Will I Be Okay to Use Retin-A Micro One Day Prior to Fraxel Non-Ablative Laser Therapy for Acne Scars?

If I stop using Retin A Micro 0.01% one day prior to my Fraxel Laser treatment which is non ablative, Is that safe to do so.?

Doctor Answers 5

Avoid Retin-A for 1 week prior to laser therapy

Good question. I recommend avoiding any irritants and exfoliants to your skin for 1 week before your treatment, including any products containing retin-A, retinol, benzolyl peroxide, glycolye/salicylic acids, or astringents. Then your skin won't be so sensitive to the laser.

Toronto Facial Plastic Surgeon
4.8 out of 5 stars 151 reviews

Retin-A prior to Fraxel Treatment..

I typically recommend our patients to stop the use of Retin-A's one week prior to any laser treatments.  This will make you less sensitive to the procedure and the ability to get optimal results. Good luck.
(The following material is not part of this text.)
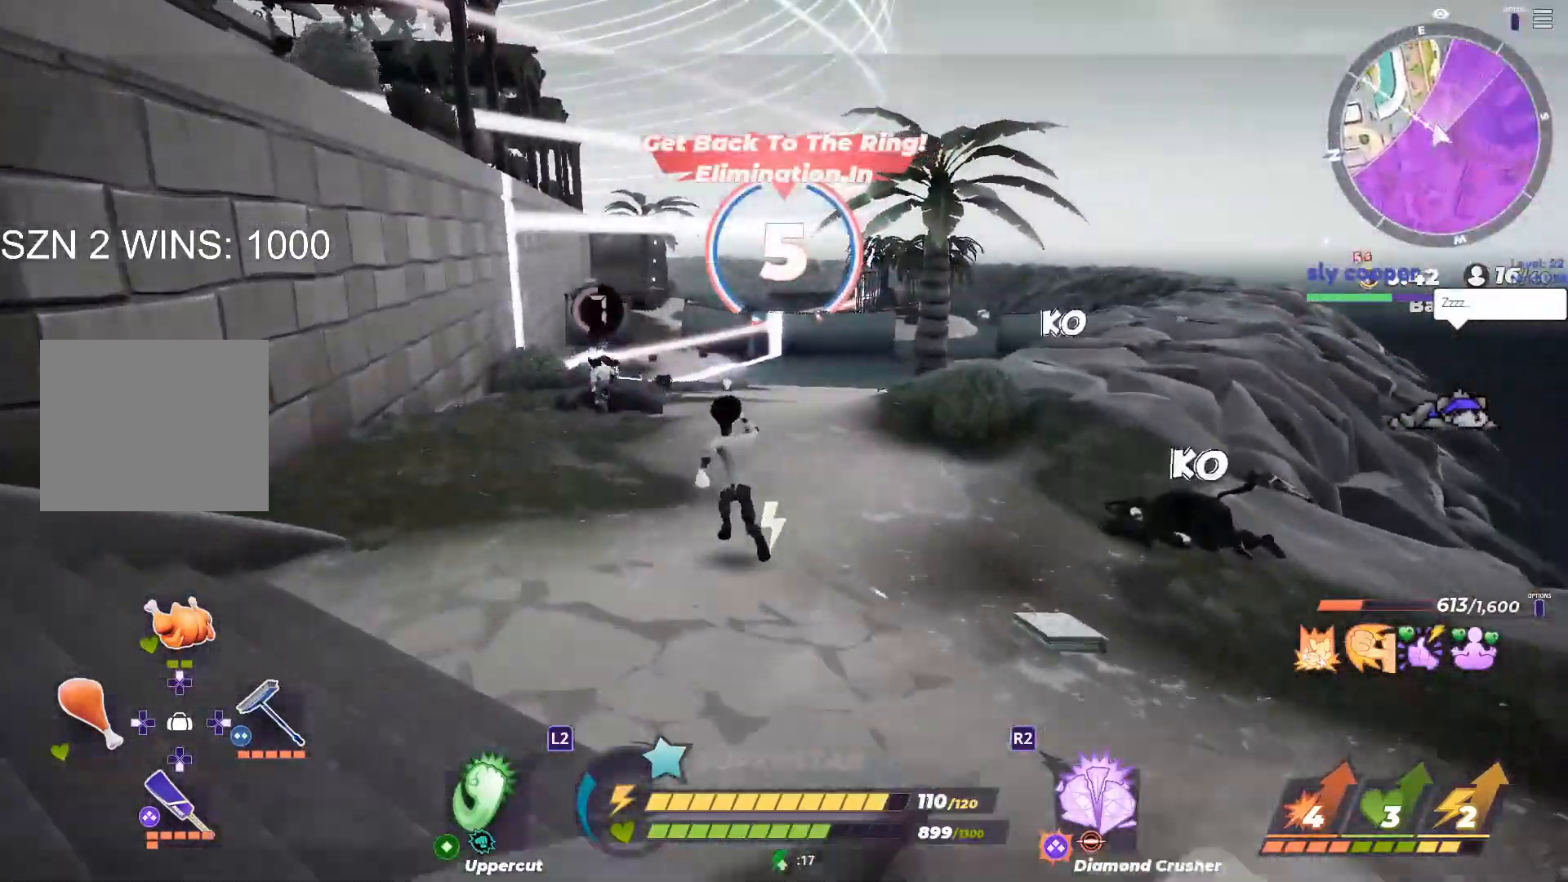
{"buttons": ["L1"], "left_stick": "up", "right_stick": "center", "button_events": []}
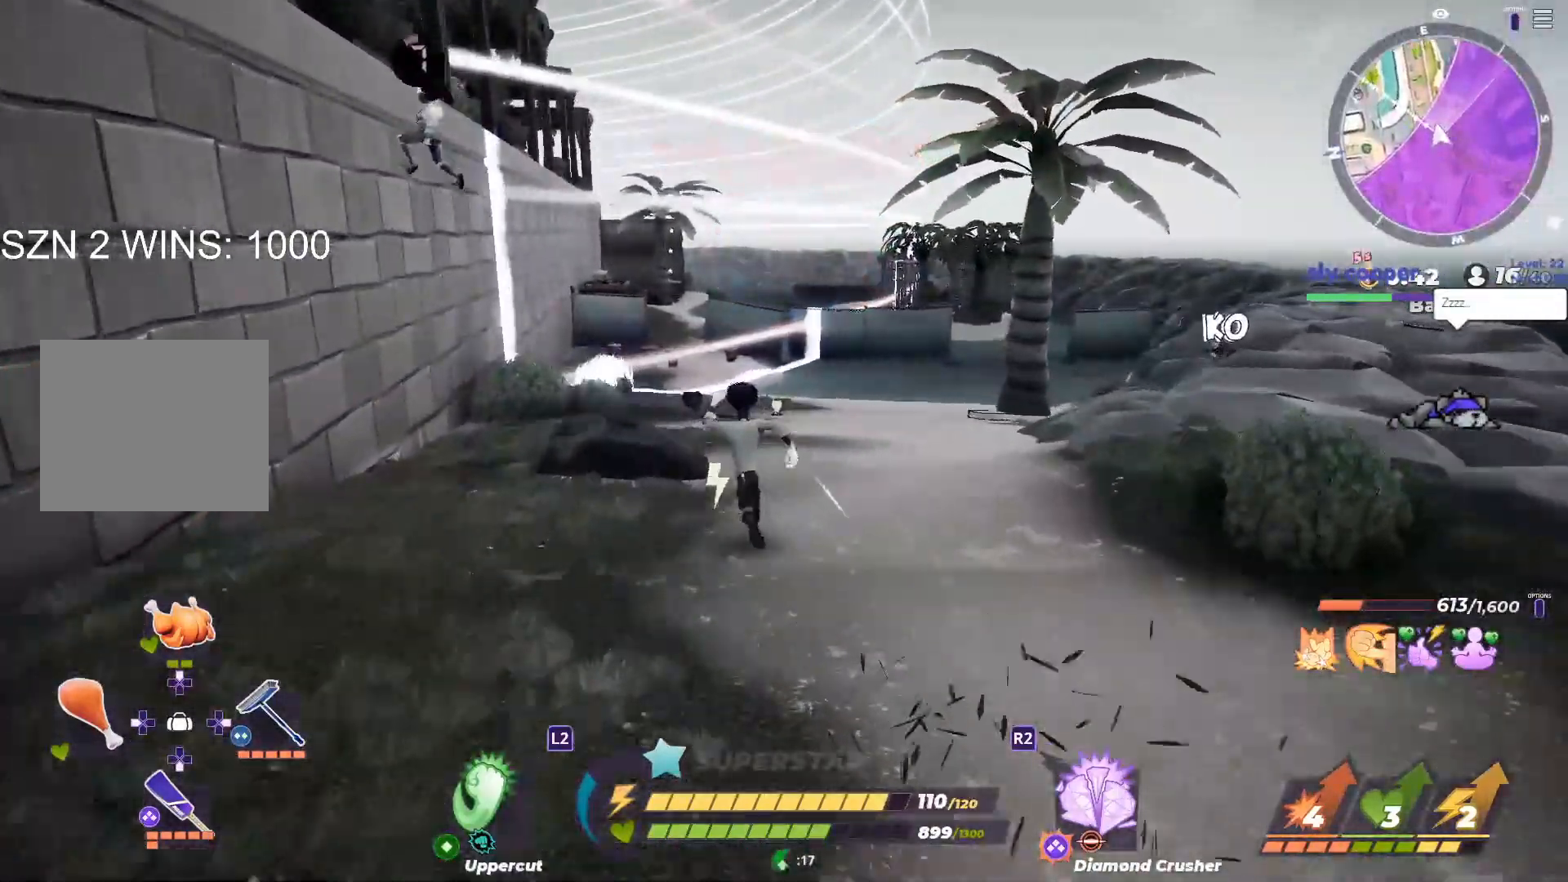
{"buttons": [], "left_stick": "up", "right_stick": "up-left", "button_events": [[83, "R3", "down"], [300, "L1", "up"], [317, "R3", "up"]]}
Dr. Grant Stevens Marina Plastic Surgery Associates Marina del Rey, CA The Institute

Grant Stevens, MD
Los Angeles Plastic Surgeon
4.7 out of 5 stars 147 reviews

Retin-A & Fraxel

We suggest that Retin-A should not be used prior a Fraxel procedure.  Retin-A contains a form of vitamin A that can make you more sensitive to ultraviolet light.  We often stop Retin-one week before and one week after more agressive Fraxel laser treatments.

David Goldberg, MD
New York Dermatologic Surgeon
3.3 out of 5 stars 4 reviews

Fraxel is great but I discontinue retinoids before treatment

I would suggest you discontinue Retin-A immediately before Fraxel and for a few weeks after Fraxel.  The laser will do all of the work for you and Retin-A can make you needlessly irritated.

Michele S. Green, MD
New York Dermatologist
5.0 out of 5 stars 78 reviews

OK to use retin-a but ask your doctor doing your fraxel

I usually have patients stay on their retin-a prior to fraxel.  However, please ask your doctor to make sure.

Jay Zimmerman, MD
Walnut Creek Dermatologic Surgeon
5.0 out of 5 stars 1 review

These answers are for educational purposes and should not be relied upon as a substitute for medical advice you may receive from your physician. If you have a medical emergency, please call 911. These answers do not constitute or initiate a patient/doctor relationship.